Transcribed page contents:
__________________________________________________

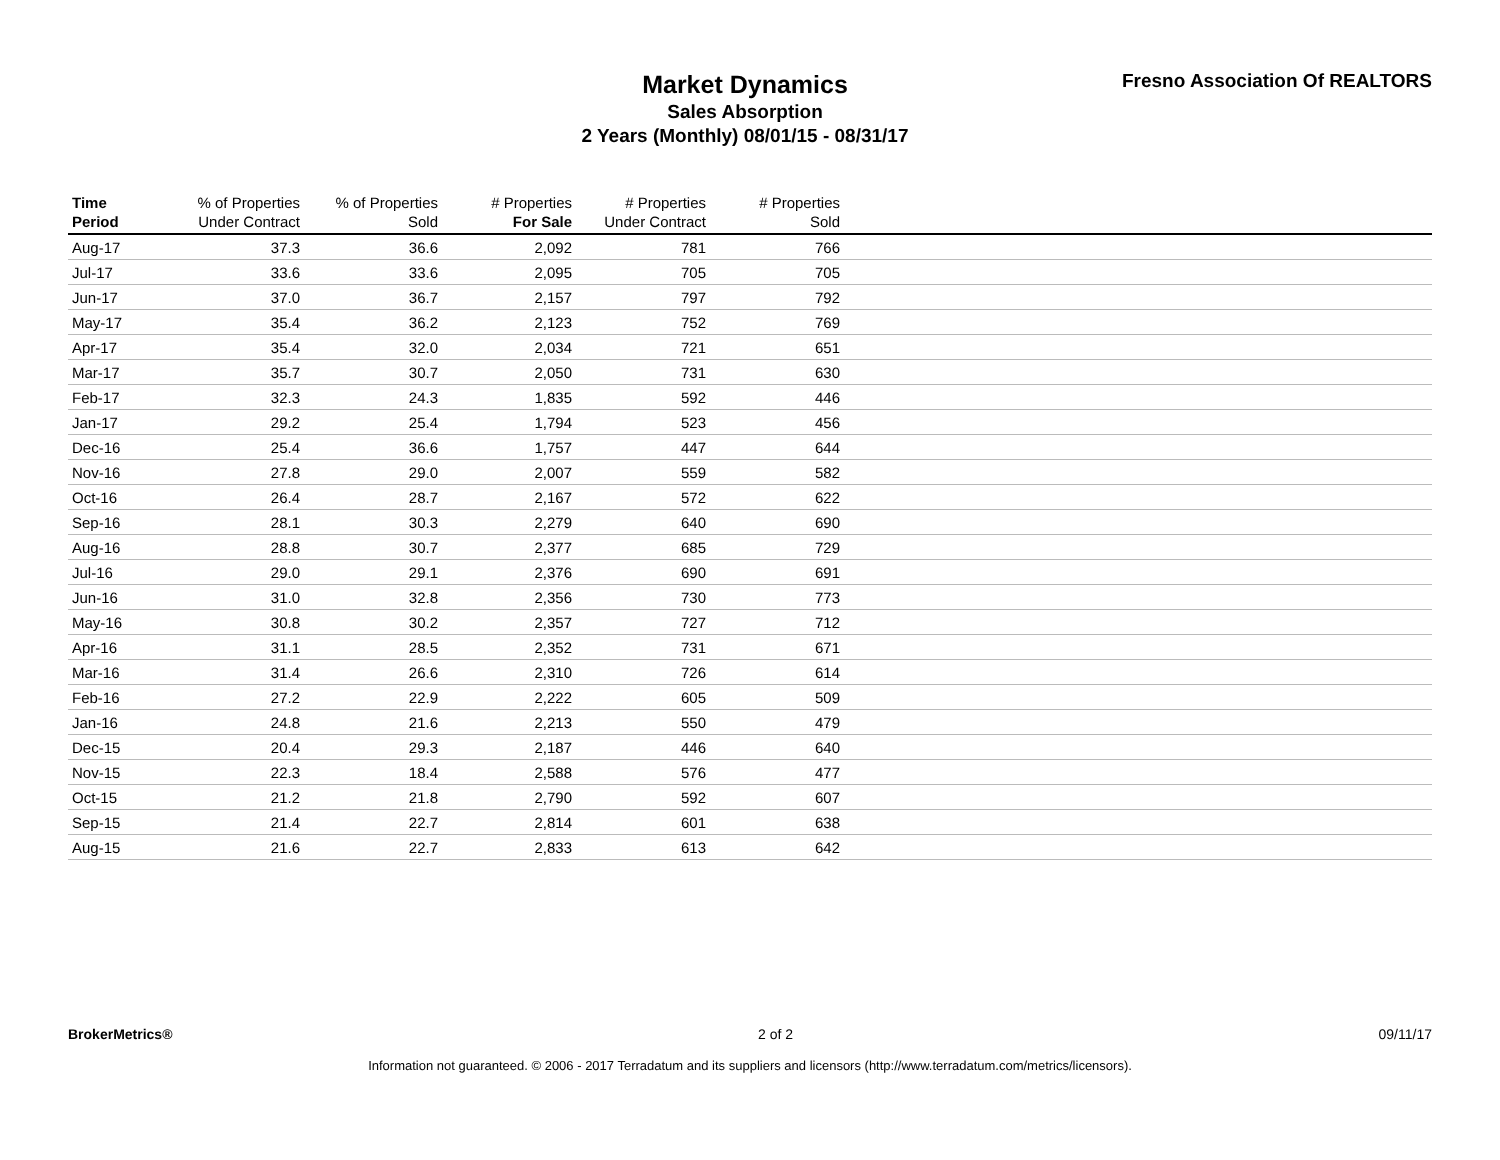Market Dynamics
Sales Absorption
2 Years (Monthly) 08/01/15 - 08/31/17
Fresno Association Of REALTORS
| Time Period | % of Properties Under Contract | % of Properties Sold | # Properties For Sale | # Properties Under Contract | # Properties Sold | |
| --- | --- | --- | --- | --- | --- | --- |
| Aug-17 | 37.3 | 36.6 | 2,092 | 781 | 766 | |
| Jul-17 | 33.6 | 33.6 | 2,095 | 705 | 705 | |
| Jun-17 | 37.0 | 36.7 | 2,157 | 797 | 792 | |
| May-17 | 35.4 | 36.2 | 2,123 | 752 | 769 | |
| Apr-17 | 35.4 | 32.0 | 2,034 | 721 | 651 | |
| Mar-17 | 35.7 | 30.7 | 2,050 | 731 | 630 | |
| Feb-17 | 32.3 | 24.3 | 1,835 | 592 | 446 | |
| Jan-17 | 29.2 | 25.4 | 1,794 | 523 | 456 | |
| Dec-16 | 25.4 | 36.6 | 1,757 | 447 | 644 | |
| Nov-16 | 27.8 | 29.0 | 2,007 | 559 | 582 | |
| Oct-16 | 26.4 | 28.7 | 2,167 | 572 | 622 | |
| Sep-16 | 28.1 | 30.3 | 2,279 | 640 | 690 | |
| Aug-16 | 28.8 | 30.7 | 2,377 | 685 | 729 | |
| Jul-16 | 29.0 | 29.1 | 2,376 | 690 | 691 | |
| Jun-16 | 31.0 | 32.8 | 2,356 | 730 | 773 | |
| May-16 | 30.8 | 30.2 | 2,357 | 727 | 712 | |
| Apr-16 | 31.1 | 28.5 | 2,352 | 731 | 671 | |
| Mar-16 | 31.4 | 26.6 | 2,310 | 726 | 614 | |
| Feb-16 | 27.2 | 22.9 | 2,222 | 605 | 509 | |
| Jan-16 | 24.8 | 21.6 | 2,213 | 550 | 479 | |
| Dec-15 | 20.4 | 29.3 | 2,187 | 446 | 640 | |
| Nov-15 | 22.3 | 18.4 | 2,588 | 576 | 477 | |
| Oct-15 | 21.2 | 21.8 | 2,790 | 592 | 607 | |
| Sep-15 | 21.4 | 22.7 | 2,814 | 601 | 638 | |
| Aug-15 | 21.6 | 22.7 | 2,833 | 613 | 642 | |
BrokerMetrics® 2 of 2 09/11/17
Information not guaranteed. © 2006 - 2017 Terradatum and its suppliers and licensors (http://www.terradatum.com/metrics/licensors).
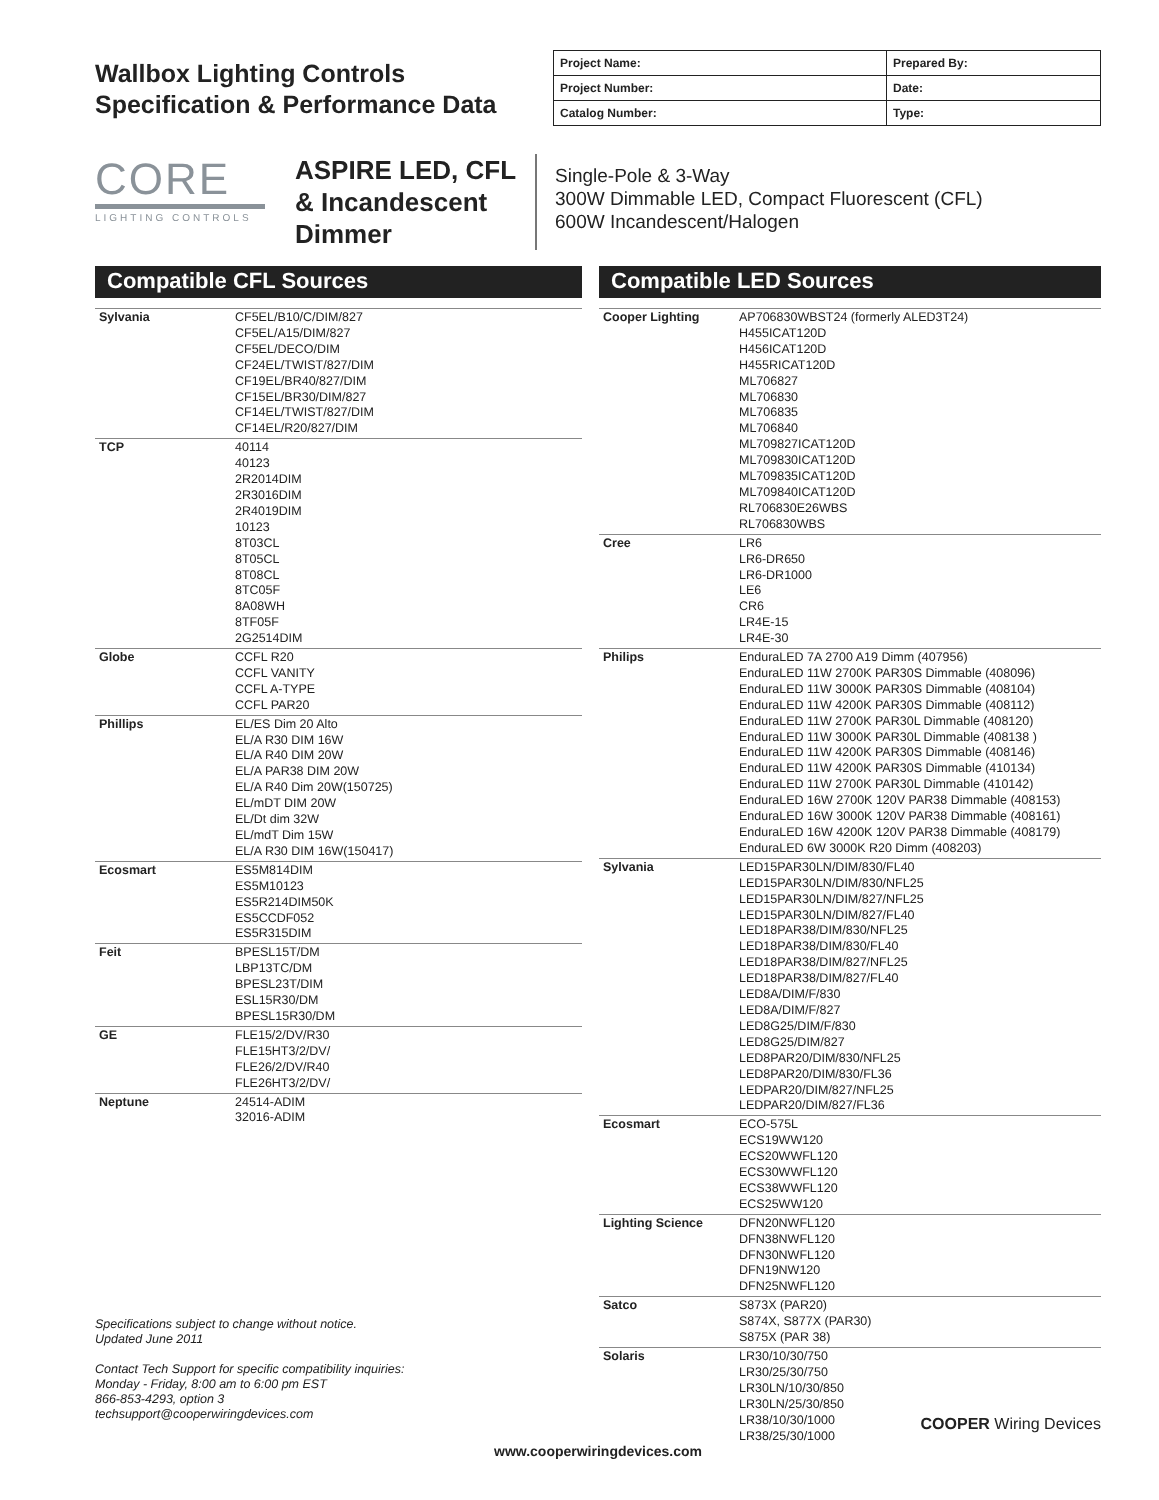Wallbox Lighting Controls
Specification & Performance Data
| Project Name: | Prepared By: |
| Project Number: | Date: |
| Catalog Number: | Type: |
CORE
LIGHTING CONTROLS
ASPIRE LED, CFL & Incandescent Dimmer
Single-Pole & 3-Way
300W Dimmable LED, Compact Fluorescent (CFL)
600W Incandescent/Halogen
Compatible CFL Sources
| Sylvania | CF5EL/B10/C/DIM/827 CF5EL/A15/DIM/827 CF5EL/DECO/DIM CF24EL/TWIST/827/DIM CF19EL/BR40/827/DIM CF15EL/BR30/DIM/827 CF14EL/TWIST/827/DIM CF14EL/R20/827/DIM |
| TCP | 40114 40123 2R2014DIM 2R3016DIM 2R4019DIM 10123 8T03CL 8T05CL 8T08CL 8TC05F 8A08WH 8TF05F 2G2514DIM |
| Globe | CCFL R20 CCFL VANITY CCFL A-TYPE CCFL PAR20 |
| Phillips | EL/ES Dim 20 Alto EL/A R30 DIM 16W EL/A R40 DIM 20W EL/A PAR38 DIM 20W EL/A R40 Dim 20W(150725) EL/mDT DIM 20W EL/Dt dim 32W EL/mdT Dim 15W EL/A R30 DIM 16W(150417) |
| Ecosmart | ES5M814DIM ES5M10123 ES5R214DIM50K ES5CCDF052 ES5R315DIM |
| Feit | BPESL15T/DM LBP13TC/DM BPESL23T/DIM ESL15R30/DM BPESL15R30/DM |
| GE | FLE15/2/DV/R30 FLE15HT3/2/DV/ FLE26/2/DV/R40 FLE26HT3/2/DV/ |
| Neptune | 24514-ADIM 32016-ADIM |
Specifications subject to change without notice.
Updated June 2011
Contact Tech Support for specific compatibility inquiries:
Monday - Friday, 8:00 am to 6:00 pm EST
866-853-4293, option 3
techsupport@cooperwiringdevices.com
Compatible LED Sources
| Cooper Lighting | AP706830WBST24 (formerly ALED3T24) H455ICAT120D H456ICAT120D H455RICAT120D ML706827 ML706830 ML706835 ML706840 ML709827ICAT120D ML709830ICAT120D ML709835ICAT120D ML709840ICAT120D RL706830E26WBS RL706830WBS |
| Cree | LR6 LR6-DR650 LR6-DR1000 LE6 CR6 LR4E-15 LR4E-30 |
| Philips | EnduraLED 7A 2700 A19 Dimm (407956) EnduraLED 11W 2700K PAR30S Dimmable (408096) EnduraLED 11W 3000K PAR30S Dimmable (408104) EnduraLED 11W 4200K PAR30S Dimmable (408112) EnduraLED 11W 2700K PAR30L Dimmable (408120) EnduraLED 11W 3000K PAR30L Dimmable (408138 ) EnduraLED 11W 4200K PAR30S Dimmable (408146) EnduraLED 11W 4200K PAR30S Dimmable (410134) EnduraLED 11W 2700K PAR30L Dimmable (410142) EnduraLED 16W 2700K 120V PAR38 Dimmable (408153) EnduraLED 16W 3000K 120V PAR38 Dimmable (408161) EnduraLED 16W 4200K 120V PAR38 Dimmable (408179) EnduraLED 6W 3000K R20 Dimm (408203) |
| Sylvania | LED15PAR30LN/DIM/830/FL40 LED15PAR30LN/DIM/830/NFL25 LED15PAR30LN/DIM/827/NFL25 LED15PAR30LN/DIM/827/FL40 LED18PAR38/DIM/830/NFL25 LED18PAR38/DIM/830/FL40 LED18PAR38/DIM/827/NFL25 LED18PAR38/DIM/827/FL40 LED8A/DIM/F/830 LED8A/DIM/F/827 LED8G25/DIM/F/830 LED8G25/DIM/827 LED8PAR20/DIM/830/NFL25 LED8PAR20/DIM/830/FL36 LEDPAR20/DIM/827/NFL25 LEDPAR20/DIM/827/FL36 |
| Ecosmart | ECO-575L ECS19WW120 ECS20WWFL120 ECS30WWFL120 ECS38WWFL120 ECS25WW120 |
| Lighting Science | DFN20NWFL120 DFN38NWFL120 DFN30NWFL120 DFN19NW120 DFN25NWFL120 |
| Satco | S873X (PAR20) S874X, S877X (PAR30) S875X (PAR 38) |
| Solaris | LR30/10/30/750 LR30/25/30/750 LR30LN/10/30/850 LR30LN/25/30/850 LR38/10/30/1000 LR38/25/30/1000 |
COOPER Wiring Devices
www.cooperwiringdevices.com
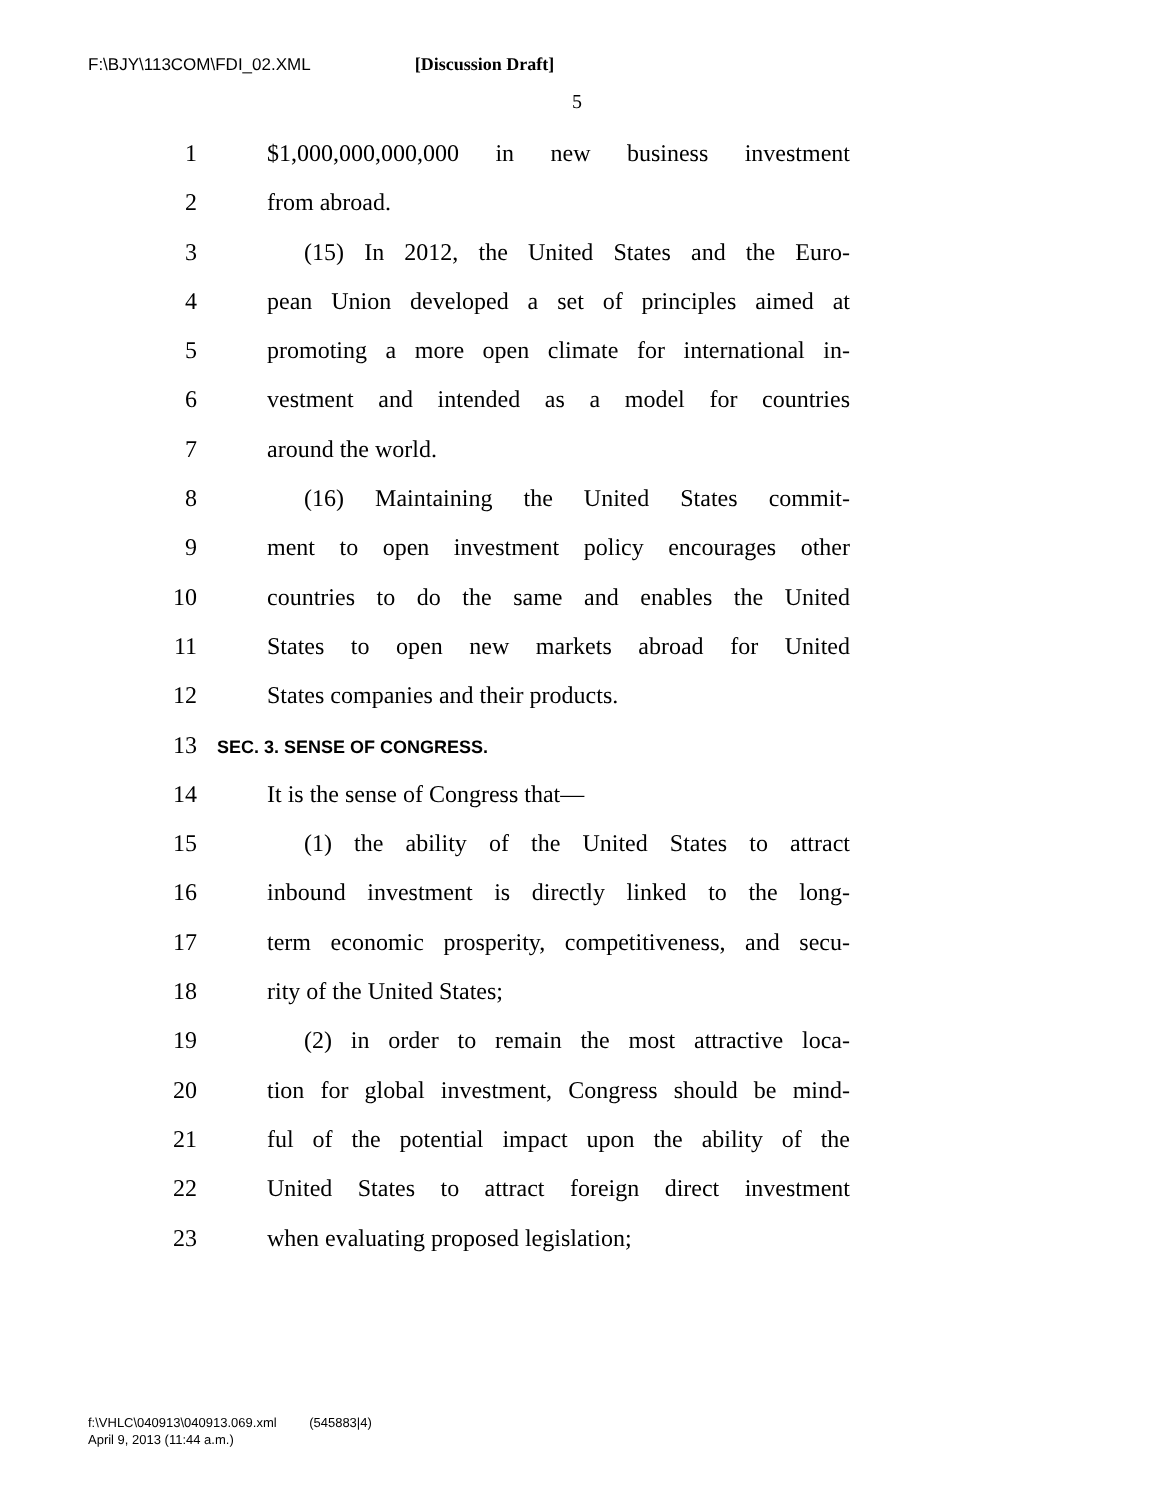F:\BJY\113COM\FDI_02.XML [Discussion Draft]
5
1 $1,000,000,000,000 in new business investment
2 from abroad.
3 (15) In 2012, the United States and the Euro-
4 pean Union developed a set of principles aimed at
5 promoting a more open climate for international in-
6 vestment and intended as a model for countries
7 around the world.
8 (16) Maintaining the United States commit-
9 ment to open investment policy encourages other
10 countries to do the same and enables the United
11 States to open new markets abroad for United
12 States companies and their products.
13 SEC. 3. SENSE OF CONGRESS.
14 It is the sense of Congress that—
15 (1) the ability of the United States to attract
16 inbound investment is directly linked to the long-
17 term economic prosperity, competitiveness, and secu-
18 rity of the United States;
19 (2) in order to remain the most attractive loca-
20 tion for global investment, Congress should be mind-
21 ful of the potential impact upon the ability of the
22 United States to attract foreign direct investment
23 when evaluating proposed legislation;
f:\VHLC\040913\040913.069.xml (545883|4)
April 9, 2013 (11:44 a.m.)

__________________________________________________

WORK REQUIRED |
The line containing "15 (1) the ability" marks where to begin; copy it and every later line exactly, through the end of the data.

TASK ANSWER |
15 (1) the ability of the United States to attract
16 inbound investment is directly linked to the long-
17 term economic prosperity, competitiveness, and secu-
18 rity of the United States;
19 (2) in order to remain the most attractive loca-
20 tion for global investment, Congress should be mind-
21 ful of the potential impact upon the ability of the
22 United States to attract foreign direct investment
23 when evaluating proposed legislation;
f:\VHLC\040913\040913.069.xml (545883|4)
April 9, 2013 (11:44 a.m.)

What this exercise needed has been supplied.